┌─ DATA FOR PROCESSING

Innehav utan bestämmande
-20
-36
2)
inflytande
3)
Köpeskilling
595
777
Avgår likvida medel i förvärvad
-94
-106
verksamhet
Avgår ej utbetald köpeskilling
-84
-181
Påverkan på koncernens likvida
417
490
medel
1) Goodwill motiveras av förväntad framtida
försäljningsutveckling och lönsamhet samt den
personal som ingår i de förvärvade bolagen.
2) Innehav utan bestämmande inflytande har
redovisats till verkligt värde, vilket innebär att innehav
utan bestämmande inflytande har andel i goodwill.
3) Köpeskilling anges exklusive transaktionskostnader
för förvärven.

└─

• [DIRECTIVE]: The answer should consist of the full listing, repeated exactly.

• [TASK ANSWER]:
Innehav utan bestämmande
-20
-36
2)
inflytande
3)
Köpeskilling
595
777
Avgår likvida medel i förvärvad
-94
-106
verksamhet
Avgår ej utbetald köpeskilling
-84
-181
Påverkan på koncernens likvida
417
490
medel
1) Goodwill motiveras av förväntad framtida
försäljningsutveckling och lönsamhet samt den
personal som ingår i de förvärvade bolagen.
2) Innehav utan bestämmande inflytande har
redovisats till verkligt värde, vilket innebär att innehav
utan bestämmande inflytande har andel i goodwill.
3) Köpeskilling anges exklusive transaktionskostnader
för förvärven.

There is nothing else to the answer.